Permissions for Fleet Management

The following JSON payload represents the required permissions structure for performing Fleet Management tasks via the VCF 9.1 APIs.

This example includes privileges for all core fleet management functions: Identity and Access Management (IAM), Certificate Management, Account and Password Management, Configuration Management, Fleet Settings and vSphere Tag Management.

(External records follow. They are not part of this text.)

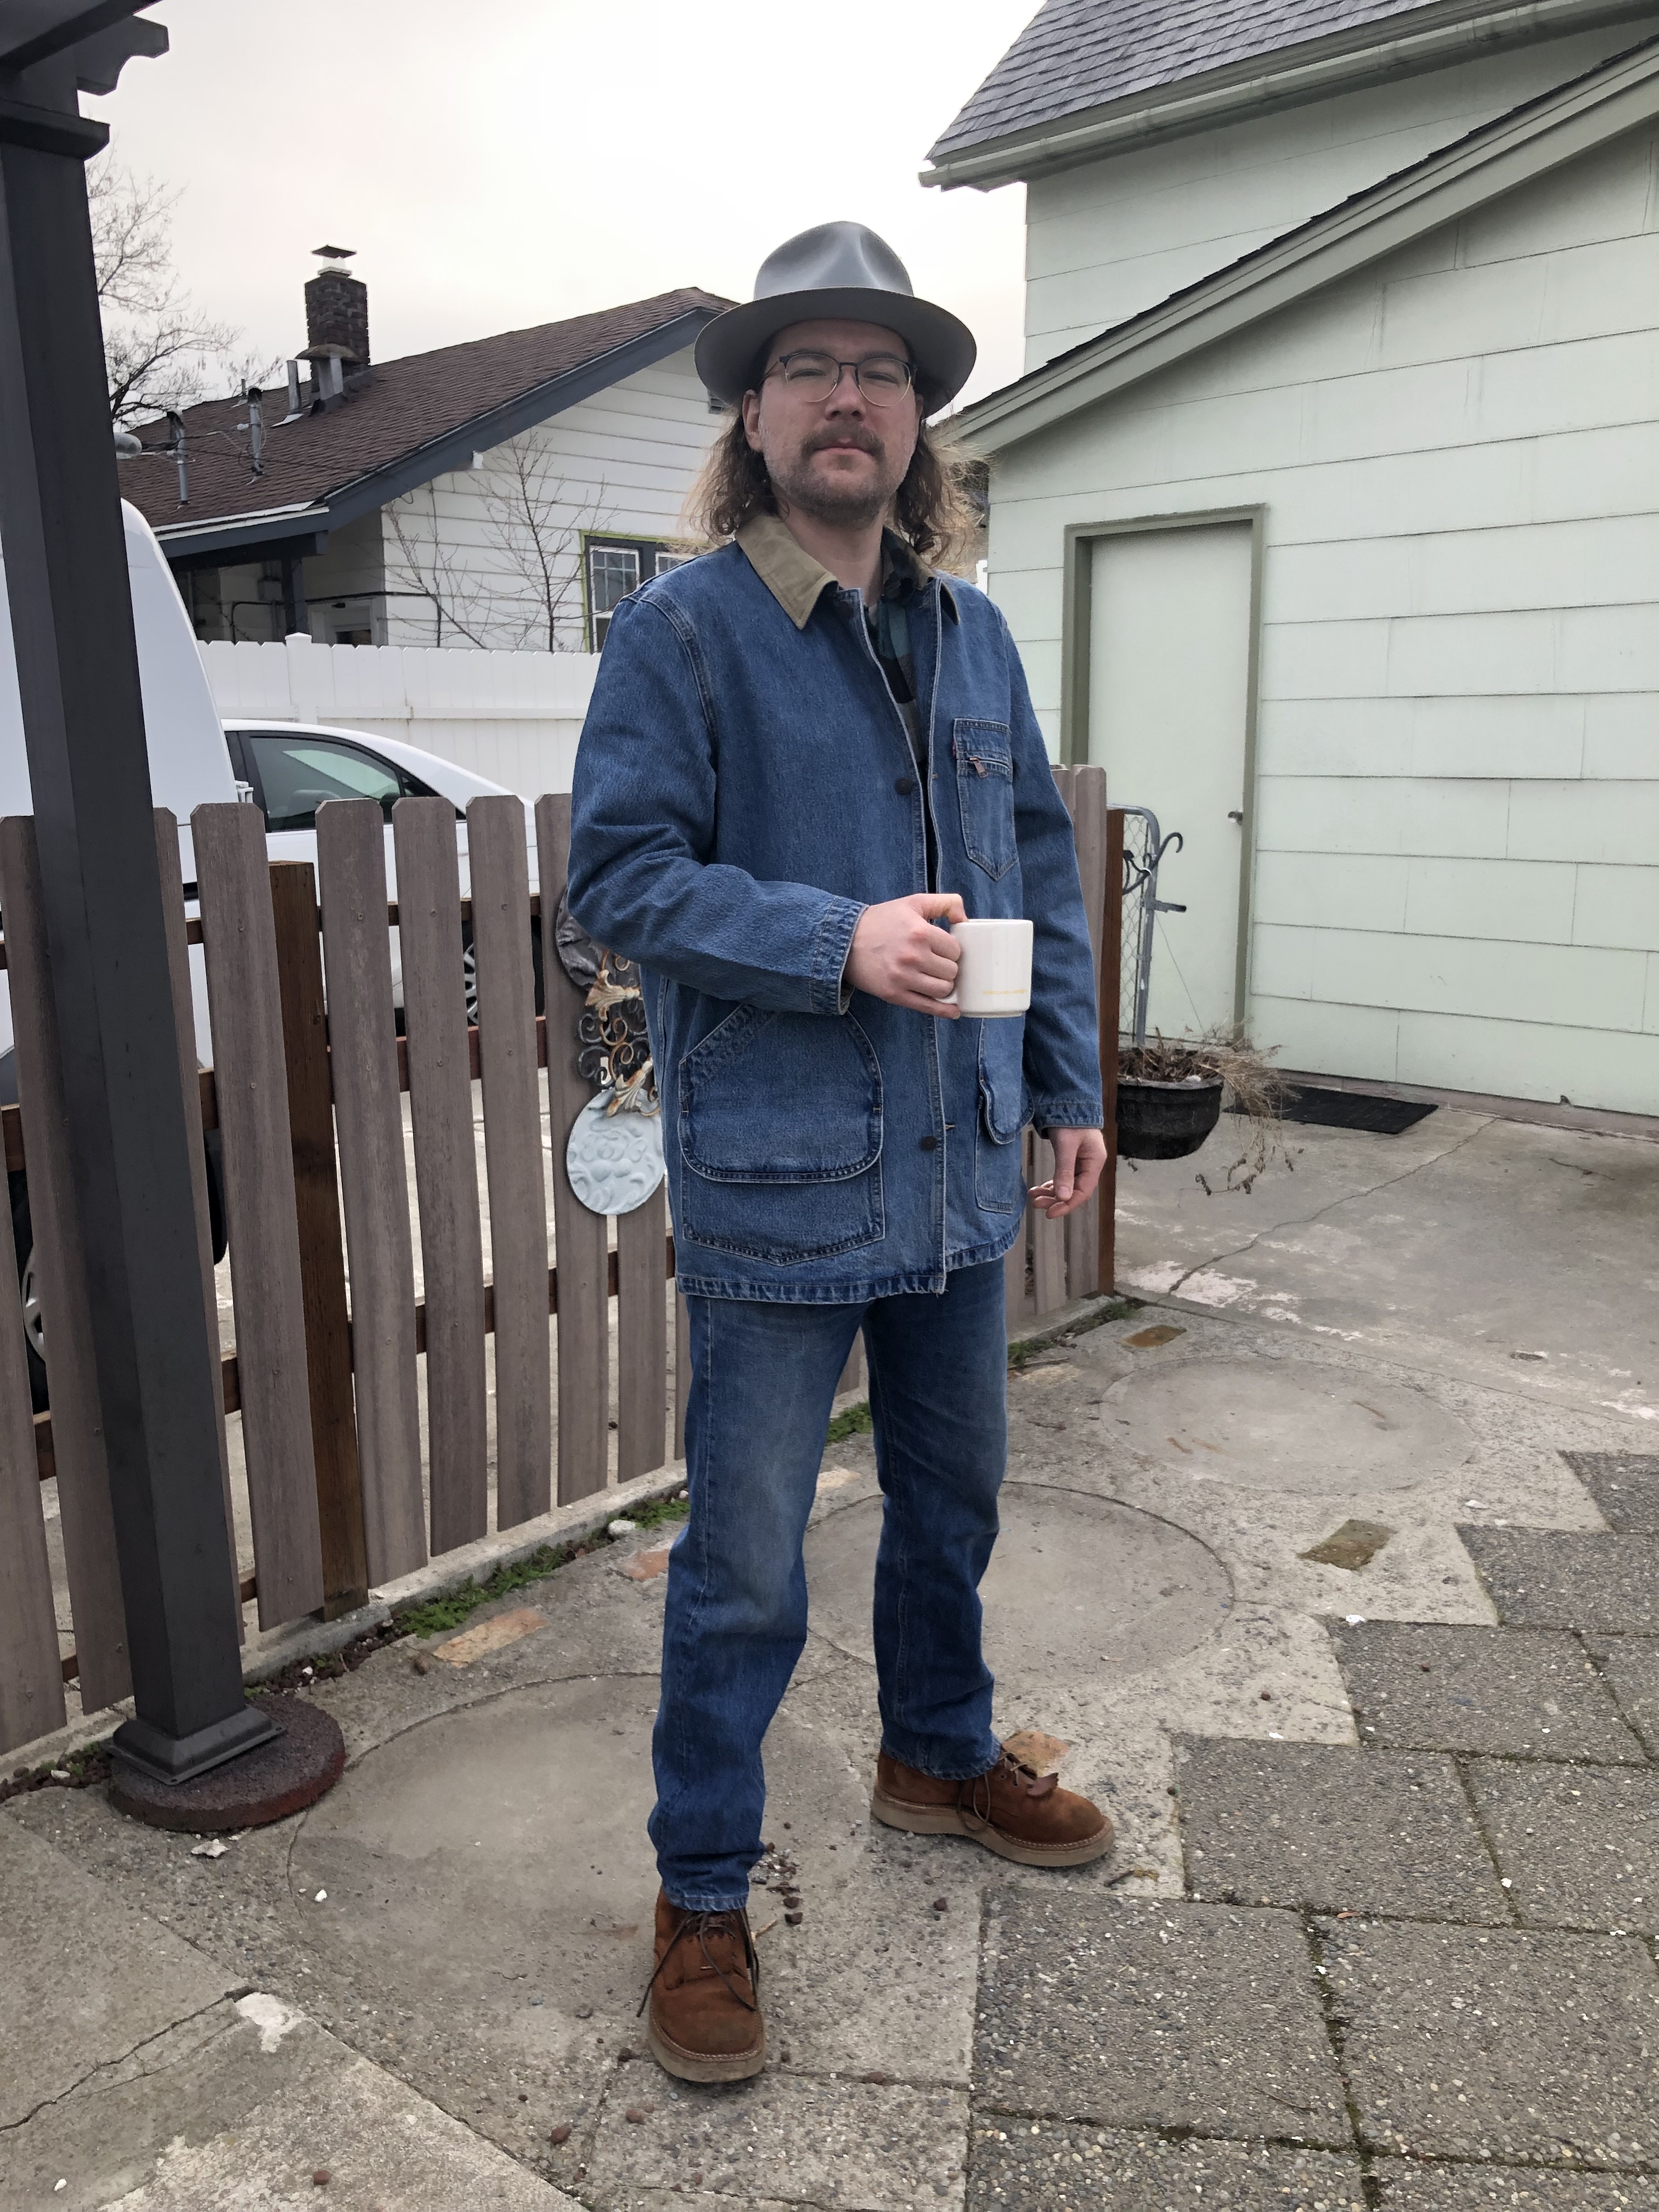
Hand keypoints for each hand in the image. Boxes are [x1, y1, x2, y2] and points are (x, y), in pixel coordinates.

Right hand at [845, 893, 964, 1016]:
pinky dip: (944, 1011)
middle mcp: (913, 956)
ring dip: (944, 985)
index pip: (955, 950)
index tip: (942, 950)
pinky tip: (954, 1010)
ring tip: (936, 978)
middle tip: (937, 963)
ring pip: (943, 990)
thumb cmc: (881, 921)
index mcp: (920, 932)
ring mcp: (903, 978)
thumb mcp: (913, 902)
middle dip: (948, 967)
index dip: (951, 950)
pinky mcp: (895, 995)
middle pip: (951, 971)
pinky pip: (928, 1007)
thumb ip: (945, 903)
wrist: (844, 941)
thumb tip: (964, 920)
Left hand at [1030, 1127, 1106, 1219]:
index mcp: (1095, 1161)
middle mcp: (1091, 1164)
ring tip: (1034, 1197)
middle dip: (1055, 1200)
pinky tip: (1040, 1188)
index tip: (1050, 1213)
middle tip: (1036, 1204)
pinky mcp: (1073, 1159)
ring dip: (1051, 1193)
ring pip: (1067, 1185)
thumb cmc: (1069, 1120)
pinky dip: (1052, 1184)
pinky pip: (1063, 1177)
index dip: (1067, 1205)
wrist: (1067, 1101)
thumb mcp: (1065, 1145)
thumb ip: (1064, 1171)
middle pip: (1075, 1190)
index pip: (1083, 1191)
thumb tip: (1062, 1197)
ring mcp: (1082, 1162)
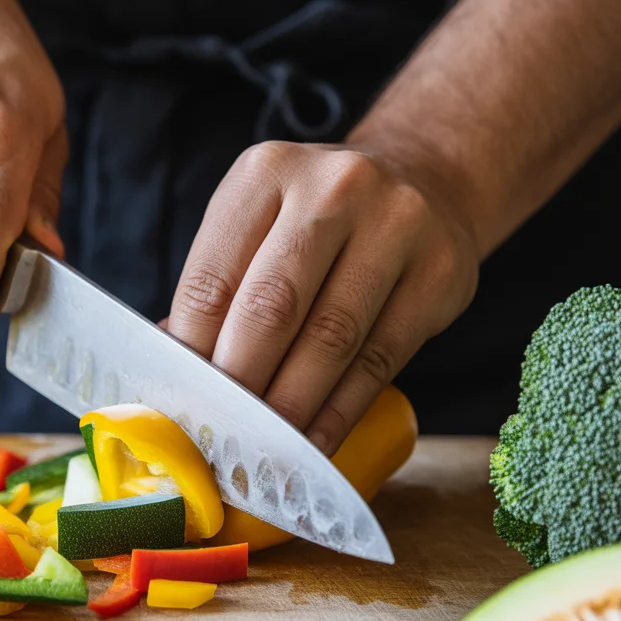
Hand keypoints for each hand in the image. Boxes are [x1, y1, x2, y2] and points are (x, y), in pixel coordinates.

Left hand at [167, 140, 478, 453]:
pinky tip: (316, 440)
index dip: (191, 352)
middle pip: (271, 306)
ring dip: (291, 405)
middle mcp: (334, 188)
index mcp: (267, 172)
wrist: (424, 180)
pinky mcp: (440, 273)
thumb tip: (180, 372)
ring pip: (331, 338)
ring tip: (265, 448)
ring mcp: (397, 224)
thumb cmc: (319, 218)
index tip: (182, 402)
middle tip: (221, 434)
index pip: (212, 278)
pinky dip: (341, 410)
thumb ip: (222, 285)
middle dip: (240, 382)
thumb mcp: (261, 221)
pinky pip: (381, 358)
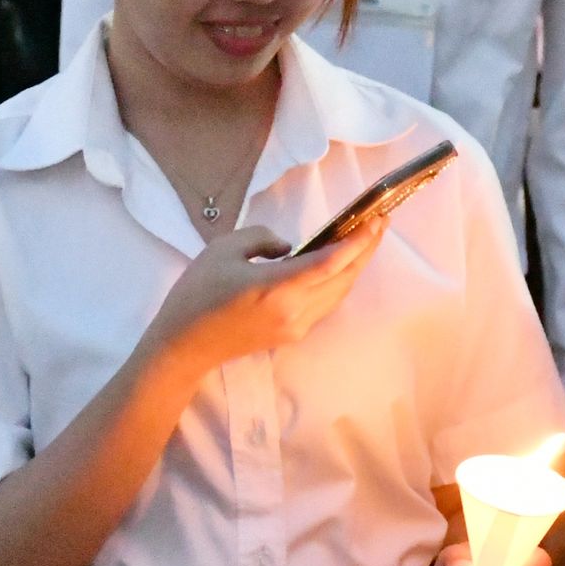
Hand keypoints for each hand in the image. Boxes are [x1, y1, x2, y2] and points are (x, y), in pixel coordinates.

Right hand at [146, 222, 383, 378]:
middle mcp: (294, 311)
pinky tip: (340, 264)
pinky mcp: (292, 334)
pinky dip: (338, 282)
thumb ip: (262, 238)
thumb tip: (290, 247)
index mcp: (277, 288)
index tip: (376, 220)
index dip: (358, 242)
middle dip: (366, 250)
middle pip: (343, 279)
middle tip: (380, 221)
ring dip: (355, 267)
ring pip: (338, 294)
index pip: (330, 264)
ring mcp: (295, 327)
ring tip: (366, 238)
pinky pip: (325, 304)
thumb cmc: (198, 293)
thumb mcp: (223, 249)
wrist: (184, 345)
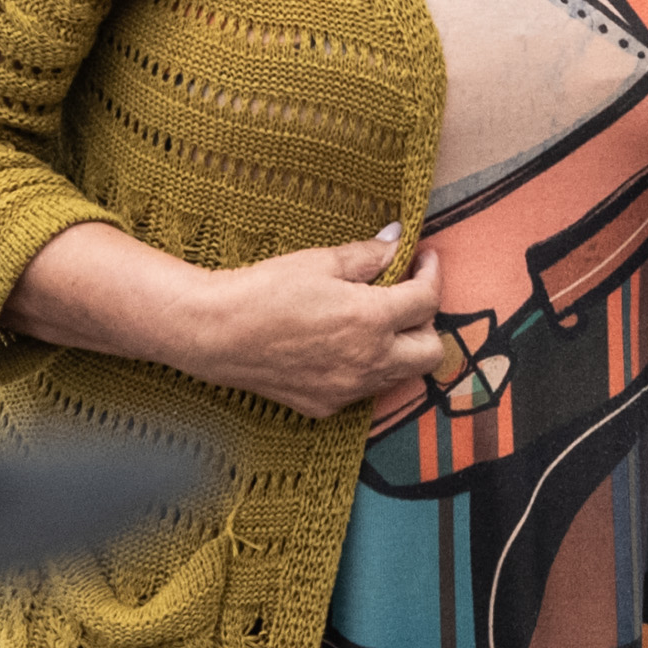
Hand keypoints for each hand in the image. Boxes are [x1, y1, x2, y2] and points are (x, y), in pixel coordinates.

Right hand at [186, 228, 456, 416]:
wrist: (215, 333)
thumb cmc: (265, 290)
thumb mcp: (321, 262)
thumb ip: (368, 255)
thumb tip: (398, 242)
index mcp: (372, 320)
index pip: (427, 300)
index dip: (431, 274)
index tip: (423, 259)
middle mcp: (368, 361)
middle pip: (430, 351)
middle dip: (426, 321)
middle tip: (405, 296)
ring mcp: (347, 389)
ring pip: (399, 374)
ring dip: (399, 347)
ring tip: (374, 320)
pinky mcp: (325, 405)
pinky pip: (363, 389)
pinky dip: (365, 367)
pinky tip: (342, 346)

Additionally, it includes relevant permissions required to build end-to-end automation, such as tracking task status.


{
   "userRoles": [
      {
         "privilegeKeys": [
            "vcf_certificates.view",
            "vcf_certificates.manage",
            "administration.fleetSettings.view",
            "administration.fleetSettings.manage",
            "vcf_password.view",
            "vcf_password.manage",
            "identity.management.view",
            "identity.management.manage",
            "configuration_drifts.view",
            "configuration_drifts.manage",
            "administration.api.read_access",
            "ops.administration.management_tasks.view",
            "ops.administration.management_tasks.manage",
            "tag_management.assignments",
            "tag_management.view",
            "tag_management.manage"
         ],
         "name": "fleetmgmt-admin",
         "description": ""
      }
   ]
}

While the list above is comprehensive, the Principle of Least Privilege dictates that you select only the privileges specific to your target function.

Identity Management:

identity.management.manage

identity. management.view

Certificate Management:

vcf_certificates.manage

vcf_certificates.view

Password Management:

vcf_password.manage

vcf_password.view

Fleet Settings (Password Policy, NTP and DNS included):

administration.fleetSettings.manage

administration.fleetSettings.view

If you need to enforce more granular access control, you can assign access at the sub-level instead:

administration.fleetSettings.password.manage
administration.fleetSettings.password.view
administration.fleetSettings.ntp.manage
administration.fleetSettings.ntp.view
administration.fleetSettings.dns.manage
administration.fleetSettings.dns.view

Config Management:

configuration_drifts.manage

configuration_drifts.view

Tag Management:

tag_management.assignments

tag_management.manage

tag_management.view

Task Tracking (Always required)

ops.administration.management_tasks.manage

ops.administration.management_tasks.view

administration.api.read_access

Restricting API access using custom, narrowly scoped roles is the cornerstone of securing modern private cloud automation. By utilizing these granular permissions, security and operations teams can empower developers with automated workflows without compromising the safety and compliance of the core infrastructure.